Il y a peu, je me suis rendue au Ciné Léon. Il s'agit d'une projection de film en libre accès, organisée chaque mois par l'association de quartier de la rue Léon Frost dans les locaux de la MJC voisine. Elle est suivie d'un débat et d'une auberge espagnole. Je suis loin d'habiter le quartier et je ne connaissait donc pas l'événement, même s'il s'agissait là de sa 33ème édition. Si j'ai appris l'existence du Ciné Léon aujourd'hui, c'est en grande partie à cause du thème des films de ce mois de décembre. Il s'agissait en effet de deux moyens métrages documentaires, centrés sur les boucanes (usines de transformation de poissons) de Fécamp, et sur leurs ouvrières. Des ouvrières qui, pour se distraire d'un travail répétitif et arasant, discutent beaucoup et chantent. Pour parler de leurs chants, une des membres de l'association La Loure étaient présente au côté du réalisateur du deuxième film lors du débat.
Si vous suivez un peu le blog, vous savez donc ce qui m'a amené là-bas, en dehors du fait que j'apprécie les documentaires en règle générale.
Les deux films présentés traitaient du même sujet mais avec plus de 15 ans d'écart et de façon très différente.

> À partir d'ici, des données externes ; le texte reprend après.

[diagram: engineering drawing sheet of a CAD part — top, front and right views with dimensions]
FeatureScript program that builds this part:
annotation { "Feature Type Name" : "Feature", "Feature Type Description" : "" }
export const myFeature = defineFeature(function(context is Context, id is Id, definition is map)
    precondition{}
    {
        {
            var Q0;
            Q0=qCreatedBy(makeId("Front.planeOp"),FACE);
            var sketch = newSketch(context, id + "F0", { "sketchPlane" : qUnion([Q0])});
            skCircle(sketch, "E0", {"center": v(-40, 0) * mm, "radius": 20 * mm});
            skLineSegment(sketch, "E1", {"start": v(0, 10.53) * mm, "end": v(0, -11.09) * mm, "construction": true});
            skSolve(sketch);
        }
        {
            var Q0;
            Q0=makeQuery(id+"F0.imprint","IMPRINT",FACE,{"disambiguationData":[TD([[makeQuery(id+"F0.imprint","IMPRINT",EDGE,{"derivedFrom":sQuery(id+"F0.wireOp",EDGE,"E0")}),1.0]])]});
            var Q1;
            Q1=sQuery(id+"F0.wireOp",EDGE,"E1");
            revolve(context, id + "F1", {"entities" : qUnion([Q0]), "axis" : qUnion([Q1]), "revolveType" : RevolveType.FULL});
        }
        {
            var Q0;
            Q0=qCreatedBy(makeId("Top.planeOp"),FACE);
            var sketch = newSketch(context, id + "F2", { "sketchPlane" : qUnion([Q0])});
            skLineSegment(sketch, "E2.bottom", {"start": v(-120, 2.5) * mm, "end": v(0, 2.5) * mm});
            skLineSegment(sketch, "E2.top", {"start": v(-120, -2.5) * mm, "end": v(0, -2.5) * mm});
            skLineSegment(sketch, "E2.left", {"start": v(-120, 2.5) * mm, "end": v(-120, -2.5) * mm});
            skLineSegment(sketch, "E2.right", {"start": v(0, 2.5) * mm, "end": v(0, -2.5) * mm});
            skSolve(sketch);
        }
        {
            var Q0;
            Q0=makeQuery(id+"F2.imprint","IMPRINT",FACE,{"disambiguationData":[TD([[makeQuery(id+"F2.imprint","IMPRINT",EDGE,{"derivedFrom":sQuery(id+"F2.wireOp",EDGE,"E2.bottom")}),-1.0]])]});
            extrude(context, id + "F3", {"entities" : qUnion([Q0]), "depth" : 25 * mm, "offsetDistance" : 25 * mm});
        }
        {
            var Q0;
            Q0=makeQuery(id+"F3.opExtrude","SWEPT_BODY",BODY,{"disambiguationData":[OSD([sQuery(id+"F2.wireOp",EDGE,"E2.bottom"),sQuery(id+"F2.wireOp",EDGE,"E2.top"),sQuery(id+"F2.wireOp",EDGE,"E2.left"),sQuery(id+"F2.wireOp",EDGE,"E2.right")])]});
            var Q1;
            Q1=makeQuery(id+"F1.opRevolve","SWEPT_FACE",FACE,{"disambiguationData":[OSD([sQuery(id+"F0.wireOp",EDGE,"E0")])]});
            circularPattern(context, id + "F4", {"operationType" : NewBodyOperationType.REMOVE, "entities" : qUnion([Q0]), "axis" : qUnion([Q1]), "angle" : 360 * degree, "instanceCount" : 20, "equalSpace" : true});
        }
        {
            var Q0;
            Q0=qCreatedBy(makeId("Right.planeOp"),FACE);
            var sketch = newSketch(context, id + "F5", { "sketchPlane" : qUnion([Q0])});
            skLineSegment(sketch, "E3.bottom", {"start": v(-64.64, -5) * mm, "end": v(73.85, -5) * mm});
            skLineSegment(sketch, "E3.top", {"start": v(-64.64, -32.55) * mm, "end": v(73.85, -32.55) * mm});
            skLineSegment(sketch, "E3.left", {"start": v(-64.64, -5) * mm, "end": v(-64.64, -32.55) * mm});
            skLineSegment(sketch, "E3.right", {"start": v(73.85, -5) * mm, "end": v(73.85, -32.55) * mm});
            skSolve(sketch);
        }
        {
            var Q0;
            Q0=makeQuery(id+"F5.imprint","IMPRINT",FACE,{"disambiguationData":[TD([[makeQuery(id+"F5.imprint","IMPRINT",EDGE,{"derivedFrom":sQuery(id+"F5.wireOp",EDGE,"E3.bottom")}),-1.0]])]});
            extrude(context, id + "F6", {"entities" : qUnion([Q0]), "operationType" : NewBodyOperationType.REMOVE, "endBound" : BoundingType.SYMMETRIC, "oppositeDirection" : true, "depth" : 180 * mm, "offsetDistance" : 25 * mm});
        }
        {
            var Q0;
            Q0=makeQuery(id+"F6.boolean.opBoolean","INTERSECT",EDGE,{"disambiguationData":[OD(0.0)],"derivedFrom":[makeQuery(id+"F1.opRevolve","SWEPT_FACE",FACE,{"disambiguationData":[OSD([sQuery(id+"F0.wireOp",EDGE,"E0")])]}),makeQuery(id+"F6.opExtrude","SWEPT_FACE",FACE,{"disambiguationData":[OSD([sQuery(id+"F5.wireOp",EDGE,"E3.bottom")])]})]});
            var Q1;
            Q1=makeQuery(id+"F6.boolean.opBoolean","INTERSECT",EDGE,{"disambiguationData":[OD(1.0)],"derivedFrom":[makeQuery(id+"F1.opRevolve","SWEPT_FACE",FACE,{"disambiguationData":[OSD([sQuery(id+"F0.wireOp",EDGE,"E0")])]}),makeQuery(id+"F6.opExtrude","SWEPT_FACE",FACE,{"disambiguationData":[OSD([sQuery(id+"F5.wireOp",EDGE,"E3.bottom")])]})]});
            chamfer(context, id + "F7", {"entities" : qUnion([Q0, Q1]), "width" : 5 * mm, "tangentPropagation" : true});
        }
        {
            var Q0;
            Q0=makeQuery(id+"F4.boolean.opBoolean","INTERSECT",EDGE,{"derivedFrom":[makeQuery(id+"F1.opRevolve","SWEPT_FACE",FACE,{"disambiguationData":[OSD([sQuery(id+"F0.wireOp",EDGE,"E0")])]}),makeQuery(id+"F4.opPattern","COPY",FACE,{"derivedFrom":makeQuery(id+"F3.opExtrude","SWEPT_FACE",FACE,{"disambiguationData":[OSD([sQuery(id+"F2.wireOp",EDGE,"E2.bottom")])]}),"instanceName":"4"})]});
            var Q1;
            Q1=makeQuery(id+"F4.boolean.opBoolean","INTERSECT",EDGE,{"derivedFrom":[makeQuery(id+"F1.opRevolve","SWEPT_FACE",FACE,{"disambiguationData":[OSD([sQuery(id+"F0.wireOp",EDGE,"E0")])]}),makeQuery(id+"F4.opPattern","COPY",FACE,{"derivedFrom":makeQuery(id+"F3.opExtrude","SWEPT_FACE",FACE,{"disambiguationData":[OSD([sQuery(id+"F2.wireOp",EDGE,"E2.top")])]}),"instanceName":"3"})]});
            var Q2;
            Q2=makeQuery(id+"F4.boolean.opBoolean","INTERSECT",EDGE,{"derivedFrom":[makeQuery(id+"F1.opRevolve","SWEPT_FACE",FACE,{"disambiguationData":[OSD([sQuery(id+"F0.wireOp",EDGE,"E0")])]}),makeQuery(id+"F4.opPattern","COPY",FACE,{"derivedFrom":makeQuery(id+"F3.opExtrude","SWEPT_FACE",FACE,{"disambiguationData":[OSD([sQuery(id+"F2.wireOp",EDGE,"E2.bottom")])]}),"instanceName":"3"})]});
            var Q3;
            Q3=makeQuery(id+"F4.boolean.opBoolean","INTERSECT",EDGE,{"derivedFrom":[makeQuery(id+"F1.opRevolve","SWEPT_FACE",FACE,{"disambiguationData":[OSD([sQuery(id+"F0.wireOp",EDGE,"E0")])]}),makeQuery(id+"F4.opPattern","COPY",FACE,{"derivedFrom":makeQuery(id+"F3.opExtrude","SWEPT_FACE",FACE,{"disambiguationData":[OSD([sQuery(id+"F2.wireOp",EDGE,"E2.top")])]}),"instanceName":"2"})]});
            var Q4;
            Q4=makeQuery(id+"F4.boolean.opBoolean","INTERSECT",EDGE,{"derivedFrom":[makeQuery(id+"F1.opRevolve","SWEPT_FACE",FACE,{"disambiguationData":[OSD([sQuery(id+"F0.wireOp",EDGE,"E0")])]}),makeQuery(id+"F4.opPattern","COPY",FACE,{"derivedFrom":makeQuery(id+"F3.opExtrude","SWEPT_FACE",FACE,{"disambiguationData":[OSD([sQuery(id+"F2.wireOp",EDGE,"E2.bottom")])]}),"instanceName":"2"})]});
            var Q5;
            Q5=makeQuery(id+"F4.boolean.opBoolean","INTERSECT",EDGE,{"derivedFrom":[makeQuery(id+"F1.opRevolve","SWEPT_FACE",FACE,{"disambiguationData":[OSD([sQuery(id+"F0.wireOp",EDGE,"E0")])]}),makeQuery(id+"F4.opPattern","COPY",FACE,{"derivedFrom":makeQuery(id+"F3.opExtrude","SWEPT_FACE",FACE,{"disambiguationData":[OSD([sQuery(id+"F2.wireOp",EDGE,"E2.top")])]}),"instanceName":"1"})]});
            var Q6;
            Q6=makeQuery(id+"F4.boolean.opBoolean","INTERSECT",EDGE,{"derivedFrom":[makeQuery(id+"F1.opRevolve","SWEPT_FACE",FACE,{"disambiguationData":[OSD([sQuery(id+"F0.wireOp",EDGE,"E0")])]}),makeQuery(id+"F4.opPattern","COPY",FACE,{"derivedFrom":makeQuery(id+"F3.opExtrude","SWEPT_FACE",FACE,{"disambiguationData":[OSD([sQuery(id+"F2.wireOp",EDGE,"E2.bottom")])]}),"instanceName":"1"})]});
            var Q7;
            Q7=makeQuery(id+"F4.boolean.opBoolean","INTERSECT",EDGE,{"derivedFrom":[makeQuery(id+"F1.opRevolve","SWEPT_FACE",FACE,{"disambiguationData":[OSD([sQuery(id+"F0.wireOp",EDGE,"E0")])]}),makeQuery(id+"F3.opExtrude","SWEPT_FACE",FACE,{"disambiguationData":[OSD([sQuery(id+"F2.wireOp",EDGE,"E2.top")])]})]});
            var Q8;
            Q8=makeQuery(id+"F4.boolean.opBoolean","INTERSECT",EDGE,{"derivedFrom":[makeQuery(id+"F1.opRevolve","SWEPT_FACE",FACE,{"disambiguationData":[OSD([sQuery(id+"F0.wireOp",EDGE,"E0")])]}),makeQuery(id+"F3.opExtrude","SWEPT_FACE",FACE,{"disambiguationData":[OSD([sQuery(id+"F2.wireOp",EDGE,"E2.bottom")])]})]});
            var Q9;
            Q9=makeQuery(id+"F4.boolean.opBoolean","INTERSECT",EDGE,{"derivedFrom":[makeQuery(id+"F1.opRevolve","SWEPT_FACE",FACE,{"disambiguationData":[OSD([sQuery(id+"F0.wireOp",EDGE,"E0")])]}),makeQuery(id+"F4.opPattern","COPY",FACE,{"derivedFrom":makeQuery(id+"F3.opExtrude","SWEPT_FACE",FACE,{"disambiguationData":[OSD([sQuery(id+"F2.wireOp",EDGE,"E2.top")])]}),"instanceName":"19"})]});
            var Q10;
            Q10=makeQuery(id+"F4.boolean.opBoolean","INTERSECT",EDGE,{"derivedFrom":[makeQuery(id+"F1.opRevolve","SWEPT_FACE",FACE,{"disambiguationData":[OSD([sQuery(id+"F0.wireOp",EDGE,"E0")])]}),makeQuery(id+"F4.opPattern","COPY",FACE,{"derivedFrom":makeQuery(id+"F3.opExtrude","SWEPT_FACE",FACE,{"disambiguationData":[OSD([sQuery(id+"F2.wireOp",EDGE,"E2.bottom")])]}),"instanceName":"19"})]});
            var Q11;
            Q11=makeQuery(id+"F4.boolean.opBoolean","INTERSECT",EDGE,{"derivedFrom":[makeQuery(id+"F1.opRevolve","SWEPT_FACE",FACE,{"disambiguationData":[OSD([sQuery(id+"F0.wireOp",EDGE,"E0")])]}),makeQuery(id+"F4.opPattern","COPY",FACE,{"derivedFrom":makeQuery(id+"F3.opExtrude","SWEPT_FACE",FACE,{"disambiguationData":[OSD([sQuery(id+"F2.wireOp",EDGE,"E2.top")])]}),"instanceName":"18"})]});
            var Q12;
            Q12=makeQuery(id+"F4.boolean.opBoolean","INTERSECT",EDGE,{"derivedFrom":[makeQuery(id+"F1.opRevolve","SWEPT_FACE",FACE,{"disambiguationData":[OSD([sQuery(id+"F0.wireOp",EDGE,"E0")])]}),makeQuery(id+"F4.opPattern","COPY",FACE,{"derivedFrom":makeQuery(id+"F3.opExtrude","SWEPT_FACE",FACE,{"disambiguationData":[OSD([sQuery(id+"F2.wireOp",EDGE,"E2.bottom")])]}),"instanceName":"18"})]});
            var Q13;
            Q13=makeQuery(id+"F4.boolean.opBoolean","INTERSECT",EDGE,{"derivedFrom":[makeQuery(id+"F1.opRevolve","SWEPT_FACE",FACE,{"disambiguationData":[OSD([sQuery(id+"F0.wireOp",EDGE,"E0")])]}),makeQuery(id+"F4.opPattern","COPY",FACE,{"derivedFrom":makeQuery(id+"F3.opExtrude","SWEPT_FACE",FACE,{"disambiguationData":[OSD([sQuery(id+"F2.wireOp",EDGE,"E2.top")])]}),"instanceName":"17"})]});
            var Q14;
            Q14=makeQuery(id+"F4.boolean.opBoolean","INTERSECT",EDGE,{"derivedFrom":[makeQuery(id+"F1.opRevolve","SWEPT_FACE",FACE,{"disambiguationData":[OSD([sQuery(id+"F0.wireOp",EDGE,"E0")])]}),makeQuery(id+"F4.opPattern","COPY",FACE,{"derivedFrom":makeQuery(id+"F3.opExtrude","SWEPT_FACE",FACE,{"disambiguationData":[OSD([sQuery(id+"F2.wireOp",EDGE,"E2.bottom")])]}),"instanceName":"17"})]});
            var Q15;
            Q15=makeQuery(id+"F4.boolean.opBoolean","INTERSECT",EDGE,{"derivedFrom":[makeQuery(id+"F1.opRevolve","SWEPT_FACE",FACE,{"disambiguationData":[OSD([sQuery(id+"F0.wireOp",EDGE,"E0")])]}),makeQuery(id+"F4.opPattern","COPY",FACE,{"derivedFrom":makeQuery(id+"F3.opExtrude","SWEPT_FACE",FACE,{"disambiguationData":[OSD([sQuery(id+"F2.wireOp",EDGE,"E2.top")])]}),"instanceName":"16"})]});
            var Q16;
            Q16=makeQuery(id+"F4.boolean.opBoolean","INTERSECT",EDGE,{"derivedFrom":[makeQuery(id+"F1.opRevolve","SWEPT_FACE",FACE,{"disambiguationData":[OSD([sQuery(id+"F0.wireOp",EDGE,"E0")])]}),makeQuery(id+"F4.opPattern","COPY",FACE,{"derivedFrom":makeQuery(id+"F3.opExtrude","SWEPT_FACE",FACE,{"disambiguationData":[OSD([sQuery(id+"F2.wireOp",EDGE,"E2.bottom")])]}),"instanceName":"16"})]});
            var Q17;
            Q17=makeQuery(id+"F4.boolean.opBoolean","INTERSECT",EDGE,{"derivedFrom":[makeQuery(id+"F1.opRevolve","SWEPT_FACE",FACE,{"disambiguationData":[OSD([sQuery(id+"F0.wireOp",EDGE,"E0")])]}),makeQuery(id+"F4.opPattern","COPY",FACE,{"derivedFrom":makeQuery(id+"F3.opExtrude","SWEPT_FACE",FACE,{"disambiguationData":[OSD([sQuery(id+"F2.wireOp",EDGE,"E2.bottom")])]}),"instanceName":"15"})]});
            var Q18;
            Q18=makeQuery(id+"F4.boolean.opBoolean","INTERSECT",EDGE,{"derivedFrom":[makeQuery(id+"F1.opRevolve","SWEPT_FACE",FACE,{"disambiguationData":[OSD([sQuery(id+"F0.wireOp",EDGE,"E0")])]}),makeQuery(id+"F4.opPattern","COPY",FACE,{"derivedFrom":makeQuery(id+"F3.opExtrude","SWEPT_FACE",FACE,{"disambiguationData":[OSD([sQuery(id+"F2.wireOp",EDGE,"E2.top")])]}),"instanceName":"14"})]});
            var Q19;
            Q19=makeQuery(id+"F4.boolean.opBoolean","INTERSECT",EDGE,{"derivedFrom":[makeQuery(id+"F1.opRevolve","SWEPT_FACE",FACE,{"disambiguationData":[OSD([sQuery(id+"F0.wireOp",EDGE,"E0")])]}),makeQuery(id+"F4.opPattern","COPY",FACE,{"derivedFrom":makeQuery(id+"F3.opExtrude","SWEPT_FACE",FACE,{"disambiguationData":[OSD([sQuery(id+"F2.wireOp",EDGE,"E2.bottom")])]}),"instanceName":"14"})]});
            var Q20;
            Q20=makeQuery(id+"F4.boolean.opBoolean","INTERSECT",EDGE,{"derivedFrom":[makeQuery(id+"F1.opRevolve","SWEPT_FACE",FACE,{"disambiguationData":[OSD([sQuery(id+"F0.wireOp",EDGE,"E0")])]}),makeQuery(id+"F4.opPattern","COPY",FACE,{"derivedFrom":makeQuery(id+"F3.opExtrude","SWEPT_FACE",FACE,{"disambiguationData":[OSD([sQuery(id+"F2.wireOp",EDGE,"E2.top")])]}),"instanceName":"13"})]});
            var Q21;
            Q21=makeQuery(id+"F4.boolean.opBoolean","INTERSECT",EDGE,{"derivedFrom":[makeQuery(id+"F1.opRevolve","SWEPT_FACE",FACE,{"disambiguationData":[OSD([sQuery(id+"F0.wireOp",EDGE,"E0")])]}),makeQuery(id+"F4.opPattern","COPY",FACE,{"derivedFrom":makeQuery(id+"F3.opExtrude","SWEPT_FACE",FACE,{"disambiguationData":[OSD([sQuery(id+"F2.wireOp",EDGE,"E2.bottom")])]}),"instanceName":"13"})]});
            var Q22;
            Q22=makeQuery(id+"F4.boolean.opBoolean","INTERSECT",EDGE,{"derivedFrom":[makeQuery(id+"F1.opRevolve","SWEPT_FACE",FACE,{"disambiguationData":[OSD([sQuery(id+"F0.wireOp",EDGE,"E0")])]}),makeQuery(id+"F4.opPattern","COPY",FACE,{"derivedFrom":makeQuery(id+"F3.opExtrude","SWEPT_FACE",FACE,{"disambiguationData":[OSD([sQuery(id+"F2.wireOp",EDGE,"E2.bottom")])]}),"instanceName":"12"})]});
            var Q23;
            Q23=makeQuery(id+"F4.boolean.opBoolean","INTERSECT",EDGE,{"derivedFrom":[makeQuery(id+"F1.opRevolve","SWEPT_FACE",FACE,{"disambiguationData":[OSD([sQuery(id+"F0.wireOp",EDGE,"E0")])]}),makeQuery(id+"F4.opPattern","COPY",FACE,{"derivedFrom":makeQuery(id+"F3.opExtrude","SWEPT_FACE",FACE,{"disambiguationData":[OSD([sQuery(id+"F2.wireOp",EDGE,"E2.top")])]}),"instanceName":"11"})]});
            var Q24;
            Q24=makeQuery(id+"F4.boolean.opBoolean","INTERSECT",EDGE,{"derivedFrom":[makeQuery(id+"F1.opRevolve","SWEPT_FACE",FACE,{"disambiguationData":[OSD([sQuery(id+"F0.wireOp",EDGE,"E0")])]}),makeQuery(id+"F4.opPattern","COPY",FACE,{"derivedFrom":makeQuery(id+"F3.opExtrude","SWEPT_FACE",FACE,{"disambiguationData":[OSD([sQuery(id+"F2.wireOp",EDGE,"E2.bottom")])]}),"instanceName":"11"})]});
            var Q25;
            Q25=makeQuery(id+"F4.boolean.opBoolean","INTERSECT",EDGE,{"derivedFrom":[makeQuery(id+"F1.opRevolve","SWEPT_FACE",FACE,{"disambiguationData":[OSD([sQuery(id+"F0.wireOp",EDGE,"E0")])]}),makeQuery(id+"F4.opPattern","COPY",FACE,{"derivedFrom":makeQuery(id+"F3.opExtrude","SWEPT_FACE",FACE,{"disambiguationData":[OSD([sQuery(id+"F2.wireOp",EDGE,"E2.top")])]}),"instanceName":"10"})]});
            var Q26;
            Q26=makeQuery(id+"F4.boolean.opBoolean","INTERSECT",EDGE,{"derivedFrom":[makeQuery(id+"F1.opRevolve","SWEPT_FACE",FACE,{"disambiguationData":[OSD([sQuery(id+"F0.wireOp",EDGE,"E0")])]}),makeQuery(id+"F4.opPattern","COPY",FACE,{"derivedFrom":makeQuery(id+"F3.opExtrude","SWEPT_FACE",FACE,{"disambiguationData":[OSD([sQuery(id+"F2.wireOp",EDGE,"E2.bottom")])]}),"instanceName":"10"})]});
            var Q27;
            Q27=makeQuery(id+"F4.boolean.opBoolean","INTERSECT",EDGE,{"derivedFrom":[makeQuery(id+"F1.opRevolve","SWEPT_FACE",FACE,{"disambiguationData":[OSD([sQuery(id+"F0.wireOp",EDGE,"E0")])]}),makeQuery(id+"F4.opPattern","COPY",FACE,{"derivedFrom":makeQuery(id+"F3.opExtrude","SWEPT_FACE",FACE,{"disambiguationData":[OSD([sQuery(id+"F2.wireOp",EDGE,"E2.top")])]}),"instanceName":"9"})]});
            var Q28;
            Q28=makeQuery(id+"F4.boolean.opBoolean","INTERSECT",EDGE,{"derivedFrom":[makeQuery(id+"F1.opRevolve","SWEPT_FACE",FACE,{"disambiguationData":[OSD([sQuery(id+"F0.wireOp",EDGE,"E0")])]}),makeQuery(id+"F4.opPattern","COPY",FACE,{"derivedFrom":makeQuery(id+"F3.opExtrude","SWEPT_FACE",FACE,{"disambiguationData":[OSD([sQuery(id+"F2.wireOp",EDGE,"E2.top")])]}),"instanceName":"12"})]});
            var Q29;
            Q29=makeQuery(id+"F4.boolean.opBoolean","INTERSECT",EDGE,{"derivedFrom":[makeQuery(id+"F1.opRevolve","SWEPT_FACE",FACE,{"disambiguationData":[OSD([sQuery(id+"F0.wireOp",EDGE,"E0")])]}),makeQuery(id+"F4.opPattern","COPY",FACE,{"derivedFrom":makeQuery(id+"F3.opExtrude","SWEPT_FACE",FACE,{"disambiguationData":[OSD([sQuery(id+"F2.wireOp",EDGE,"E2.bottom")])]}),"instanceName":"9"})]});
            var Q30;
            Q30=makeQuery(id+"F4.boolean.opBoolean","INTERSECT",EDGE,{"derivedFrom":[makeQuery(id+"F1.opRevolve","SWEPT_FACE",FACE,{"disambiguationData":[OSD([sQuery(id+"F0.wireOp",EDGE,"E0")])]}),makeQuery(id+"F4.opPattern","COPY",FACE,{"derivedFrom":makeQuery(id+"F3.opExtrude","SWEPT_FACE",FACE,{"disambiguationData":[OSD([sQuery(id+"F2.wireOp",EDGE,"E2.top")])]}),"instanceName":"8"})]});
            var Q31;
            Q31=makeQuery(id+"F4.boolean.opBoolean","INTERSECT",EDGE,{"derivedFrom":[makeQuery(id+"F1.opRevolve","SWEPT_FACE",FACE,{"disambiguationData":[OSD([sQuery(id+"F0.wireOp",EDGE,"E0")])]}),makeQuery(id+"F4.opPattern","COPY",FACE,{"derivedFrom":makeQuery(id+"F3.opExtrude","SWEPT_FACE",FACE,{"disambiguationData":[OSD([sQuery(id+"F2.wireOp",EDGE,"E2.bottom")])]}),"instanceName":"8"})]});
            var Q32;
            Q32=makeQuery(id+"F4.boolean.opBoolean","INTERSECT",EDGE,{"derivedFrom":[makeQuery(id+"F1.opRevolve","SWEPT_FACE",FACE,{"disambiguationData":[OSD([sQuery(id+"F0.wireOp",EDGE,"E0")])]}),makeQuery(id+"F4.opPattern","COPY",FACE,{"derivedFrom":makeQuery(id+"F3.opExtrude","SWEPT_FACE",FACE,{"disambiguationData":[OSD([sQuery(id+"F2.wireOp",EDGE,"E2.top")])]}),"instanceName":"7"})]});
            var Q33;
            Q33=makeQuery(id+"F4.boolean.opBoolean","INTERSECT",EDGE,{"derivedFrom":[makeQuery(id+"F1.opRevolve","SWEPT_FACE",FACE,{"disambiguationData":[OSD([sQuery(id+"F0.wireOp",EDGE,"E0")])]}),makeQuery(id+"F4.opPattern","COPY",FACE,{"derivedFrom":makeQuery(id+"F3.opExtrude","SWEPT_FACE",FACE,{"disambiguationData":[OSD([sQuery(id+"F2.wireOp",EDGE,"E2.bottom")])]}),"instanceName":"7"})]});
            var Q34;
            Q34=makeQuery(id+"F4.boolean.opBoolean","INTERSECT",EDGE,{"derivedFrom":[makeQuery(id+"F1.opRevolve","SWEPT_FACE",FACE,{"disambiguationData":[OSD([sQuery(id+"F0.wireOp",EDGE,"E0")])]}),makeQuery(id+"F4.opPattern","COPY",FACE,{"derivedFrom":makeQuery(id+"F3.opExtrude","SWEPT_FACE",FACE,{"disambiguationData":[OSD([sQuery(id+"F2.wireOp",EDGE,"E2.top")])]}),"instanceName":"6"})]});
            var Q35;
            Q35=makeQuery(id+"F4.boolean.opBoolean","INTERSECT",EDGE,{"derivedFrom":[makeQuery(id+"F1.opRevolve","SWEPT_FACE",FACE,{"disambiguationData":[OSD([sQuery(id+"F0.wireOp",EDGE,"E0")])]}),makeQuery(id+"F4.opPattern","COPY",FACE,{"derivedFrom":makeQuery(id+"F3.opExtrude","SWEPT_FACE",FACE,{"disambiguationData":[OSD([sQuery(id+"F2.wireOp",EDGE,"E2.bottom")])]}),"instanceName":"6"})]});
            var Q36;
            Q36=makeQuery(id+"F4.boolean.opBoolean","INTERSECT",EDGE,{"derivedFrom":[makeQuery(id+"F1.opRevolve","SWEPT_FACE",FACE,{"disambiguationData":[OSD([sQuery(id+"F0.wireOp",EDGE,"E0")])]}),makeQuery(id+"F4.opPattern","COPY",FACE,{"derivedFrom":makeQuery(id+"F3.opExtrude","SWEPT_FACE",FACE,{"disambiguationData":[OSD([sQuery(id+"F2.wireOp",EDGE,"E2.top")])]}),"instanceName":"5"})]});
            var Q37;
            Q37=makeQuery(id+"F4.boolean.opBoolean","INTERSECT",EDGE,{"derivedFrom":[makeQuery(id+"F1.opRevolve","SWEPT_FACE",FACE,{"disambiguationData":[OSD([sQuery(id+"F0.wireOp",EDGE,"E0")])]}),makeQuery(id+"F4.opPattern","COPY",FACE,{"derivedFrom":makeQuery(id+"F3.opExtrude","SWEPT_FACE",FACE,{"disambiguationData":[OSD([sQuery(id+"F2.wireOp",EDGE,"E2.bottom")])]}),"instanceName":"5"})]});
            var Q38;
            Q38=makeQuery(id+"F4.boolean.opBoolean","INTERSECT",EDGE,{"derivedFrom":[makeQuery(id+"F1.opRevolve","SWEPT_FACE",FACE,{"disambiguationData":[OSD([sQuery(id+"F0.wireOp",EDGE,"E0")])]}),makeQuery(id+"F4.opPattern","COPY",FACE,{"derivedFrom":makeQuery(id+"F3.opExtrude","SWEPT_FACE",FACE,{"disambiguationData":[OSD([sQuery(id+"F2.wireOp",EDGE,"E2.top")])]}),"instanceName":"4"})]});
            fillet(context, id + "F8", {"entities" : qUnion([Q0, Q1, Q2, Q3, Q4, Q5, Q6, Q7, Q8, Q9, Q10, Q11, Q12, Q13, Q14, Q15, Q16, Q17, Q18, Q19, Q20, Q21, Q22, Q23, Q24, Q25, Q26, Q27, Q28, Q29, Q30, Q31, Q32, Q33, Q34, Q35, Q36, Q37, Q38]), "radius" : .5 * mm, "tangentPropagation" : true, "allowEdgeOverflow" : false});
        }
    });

Le premier, La Boucane, est un document d'immersion dans lequel Jean Gaumy, un photographe reconnu dont c'était là le premier film, nous emmène au coeur du travail des ateliers. S'il n'explique rien, ou quasiment rien de ce que l'on voit, la persistance et l'acuité de son regard à travers la caméra nous plonge sans concession dans les conditions de travail très dures et dans l'intimité des femmes qu'il filme. Un film très intense, et une innovation pour l'époque puisqu'il s'agit du premier documentaire donnant à voir le travail ingrat de l'usine (il est tourné en 1984). Mais si ce regard très artistique touche profondément, il pose aussi de nombreuses questions au spectateur qu'il laisse sans réponses.
Heureusement cette première approche est impeccablement complété par le second film de la projection, Les femmes aux poissons, réalisé par Alexandre Lefrançois. Bien plus classique du point de vue de sa construction, ce documentaire fut tourné en 2000 lors de la fête du hareng à Fécamp. Il n'existe en effet plus aucune saurisserie traditionnelle en France depuis le milieu des années 90, les "fêtes du hareng", sont donc l'occasion pour les associations d'anciens du métier de faire revivre, une fois l'an, le savoir faire des boucanes. C'est cette occasion qu'à choisi le réalisateur pour enregistrer la parole des ouvriers, et surtout des ouvrières. Et c'est cette parole enfin libérée, racontant les dures vies de ces hommes et de ces femmes de rien, qui rends ce documentaire tout aussi touchant que son ainé, bien que d'une façon totalement différente. Ceux d'entre vous qui, comme-moi, ont entendu dans la bouche de leur grands-parents ou de leurs parents même sortir la terrible phrase "on n'était pas malheureux, on n'a jamais eu faim" savent probablement un peu à l'avance la dureté des vies qu'elle recouvre. C'est ce genre de vie qui s'exprime ici, d'une façon claire et vive que l'on entends bien peu souvent.